What is being asked: Find every line in the rows below that contains the word "curve", matching case, and copy each of those lines in full.

>> BEGIN Supplied records

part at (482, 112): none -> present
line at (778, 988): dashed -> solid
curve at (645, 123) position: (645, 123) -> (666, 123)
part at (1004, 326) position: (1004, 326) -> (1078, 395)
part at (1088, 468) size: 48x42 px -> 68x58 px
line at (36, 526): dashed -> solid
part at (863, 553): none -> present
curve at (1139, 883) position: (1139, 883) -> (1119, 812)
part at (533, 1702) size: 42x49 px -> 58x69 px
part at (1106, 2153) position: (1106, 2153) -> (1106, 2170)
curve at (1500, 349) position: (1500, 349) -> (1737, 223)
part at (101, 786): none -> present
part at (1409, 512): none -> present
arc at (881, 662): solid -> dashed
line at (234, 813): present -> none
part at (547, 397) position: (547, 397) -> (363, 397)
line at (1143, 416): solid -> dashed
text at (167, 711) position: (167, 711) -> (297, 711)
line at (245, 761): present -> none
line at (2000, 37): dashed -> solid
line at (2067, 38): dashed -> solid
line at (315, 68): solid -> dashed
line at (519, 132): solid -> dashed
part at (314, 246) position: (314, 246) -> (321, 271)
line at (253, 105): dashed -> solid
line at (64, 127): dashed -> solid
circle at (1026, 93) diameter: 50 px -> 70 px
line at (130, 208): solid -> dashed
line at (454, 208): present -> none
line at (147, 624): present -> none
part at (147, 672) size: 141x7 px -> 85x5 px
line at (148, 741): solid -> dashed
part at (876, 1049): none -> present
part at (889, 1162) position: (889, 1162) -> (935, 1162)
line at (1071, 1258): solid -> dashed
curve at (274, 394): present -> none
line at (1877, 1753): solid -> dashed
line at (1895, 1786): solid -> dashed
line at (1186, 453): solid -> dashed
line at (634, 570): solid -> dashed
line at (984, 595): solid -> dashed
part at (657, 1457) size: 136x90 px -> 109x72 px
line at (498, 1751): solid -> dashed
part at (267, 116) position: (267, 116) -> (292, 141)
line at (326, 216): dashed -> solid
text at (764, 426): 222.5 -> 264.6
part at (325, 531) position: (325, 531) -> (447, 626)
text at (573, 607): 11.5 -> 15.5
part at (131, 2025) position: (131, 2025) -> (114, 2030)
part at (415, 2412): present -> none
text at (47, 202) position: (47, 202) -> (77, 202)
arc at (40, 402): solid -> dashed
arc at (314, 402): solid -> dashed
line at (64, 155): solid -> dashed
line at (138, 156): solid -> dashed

>> END Supplied records

Result of the exercise:
curve at (645, 123) position: (645, 123) -> (666, 123)
curve at (1139, 883) position: (1139, 883) -> (1119, 812)
curve at (1500, 349) position: (1500, 349) -> (1737, 223)
curve at (274, 394): present -> none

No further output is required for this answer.